▶ [Tareas a realizar]:
A – Transcriba literalmente el pasaje del relato que va desde «Como era mi» hasta «importancia del momento.».
B – Según el relato, ¿qué indicaba que la puerta de la unidad bajo llave estuviera abierta?

▶ [Extracto del documento]:
Mi primer trabajo fue ayudar a facilitar la colocación en la comunidad de muchos de nuestros pacientes. Entonces les llamábamos «pacientes». Decir que disfruté de mi trabajo sería quedarse corta. Me sentía importante y necesitada y, por primera vez en mi vida, como si estuviera haciendo algo realmente con sentido. Un día cuando entré en mi oficina, noté que la puerta de la unidad bajo llave estaba abierta. Una puerta abierta era una indicación de que quienes estaban allí estaban bien y tranquilos. Vi a una señora sentada en una mesa en el pasillo. En la mesa había un ramo de narcisos. Después de haber ido a tomar un café, decidí unirme a ella en la mesa.
Como era mi costumbre, me presenté y pregunté si podía sentarme con ella. Me miró, pero no dijo nada. Luego me senté y hablé con ella; sin embargo, una vez más, no dijo nada. Ella respondía a cualquier intento de conversación con una mirada en blanco y sin palabras. Me sentí incómoda, pero decidí sentarme con ella y terminar mi café. Miré las flores y comenté su belleza, sobre todo porque el invierno había sido tan triste. Ella no dijo nada. Finalmente, me excusé y me fui. Ella no dijo nada. Recuerdo que pensé que acababa de perder el tiempo y luego no pensé más en la situación. El orgullo y el ego se interponían en la forma de ver la importancia del momento.
Semanas más tarde, entré en mi oficina y encontré una mujer atractiva, de mediana edad y bien vestida. La saludé y me presenté. Sonrió y me preguntó si me acordaba de ella. Me disculpé y dije que no. Volvió a sonreír y dijo que era la señora sentada en la mesa con los narcisos. Me dijo que recordaba el día que nos sentamos juntas en el pasillo. Dijo que esos pocos minutos que habíamos pasado juntas habían marcado la diferencia para ella y quería darme las gracias. Después de hacerlo, se fue rápidamente, dejándome aturdida y humillada.

▶ [Entradas de datos guardadas]:
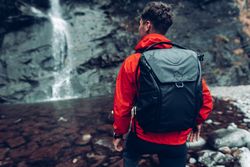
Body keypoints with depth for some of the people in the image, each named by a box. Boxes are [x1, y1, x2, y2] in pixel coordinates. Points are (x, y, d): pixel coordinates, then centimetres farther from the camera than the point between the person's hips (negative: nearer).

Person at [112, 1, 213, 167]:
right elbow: (206, 98, -1)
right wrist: (198, 121, 16)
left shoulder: (132, 62, -15)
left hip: (144, 136, -2)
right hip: (177, 141, 3)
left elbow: (122, 105, -10)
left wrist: (119, 133, 5)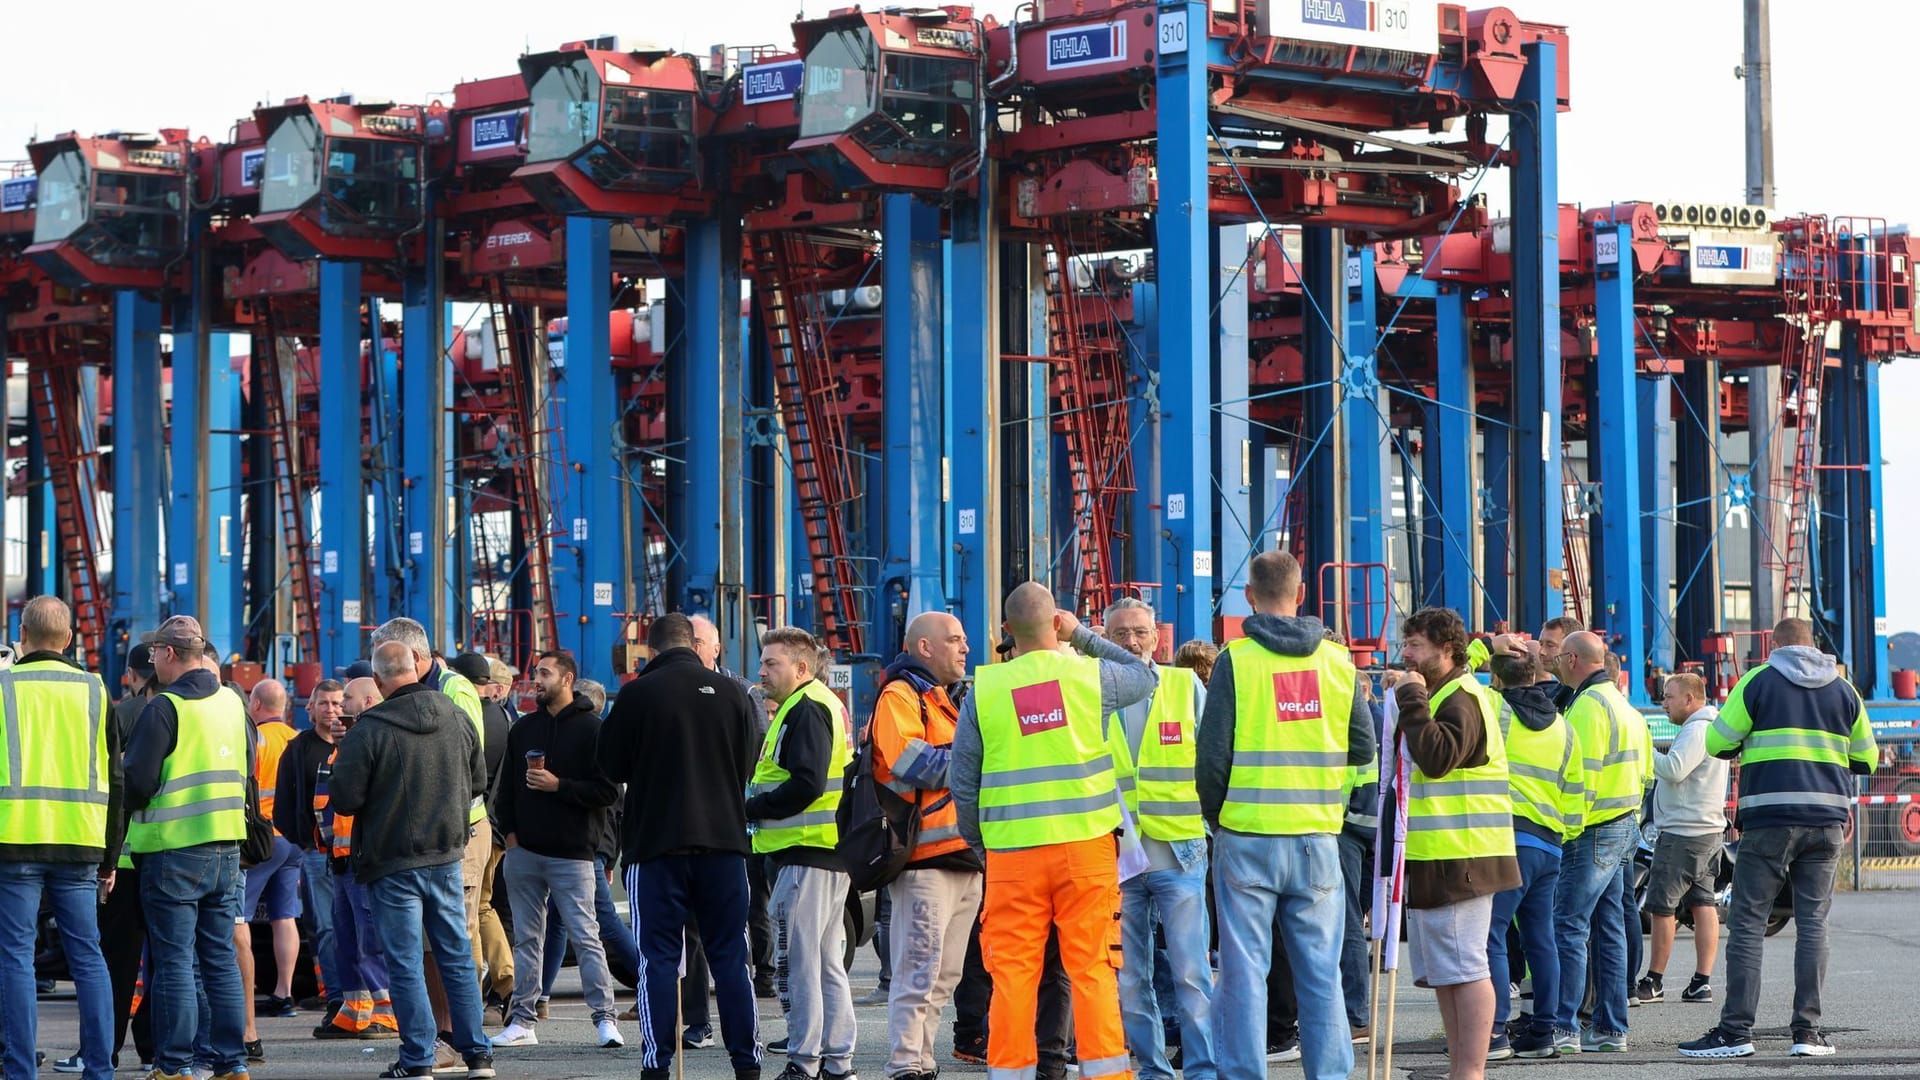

▶ [Soluciones propuestas]:
A –
Como era mi costumbre, me presenté y pregunté si podía sentarme con ella. Me miró, pero no dijo nada. Luego me senté y hablé con ella; sin embargo, una vez más, no dijo nada. Ella respondía a cualquier intento de conversación con una mirada en blanco y sin palabras. Me sentí incómoda, pero decidí sentarme con ella y terminar mi café. Miré las flores y comenté su belleza, sobre todo porque el invierno había sido tan triste. Ella no dijo nada. Finalmente, me excusé y me fui. Ella no dijo nada. Recuerdo que pensé que acababa de perder el tiempo y luego no pensé más en la situación. El orgullo y el ego se interponían en la forma de ver la importancia del momento.

B – Que quienes estaban allí estaban bien y tranquilos.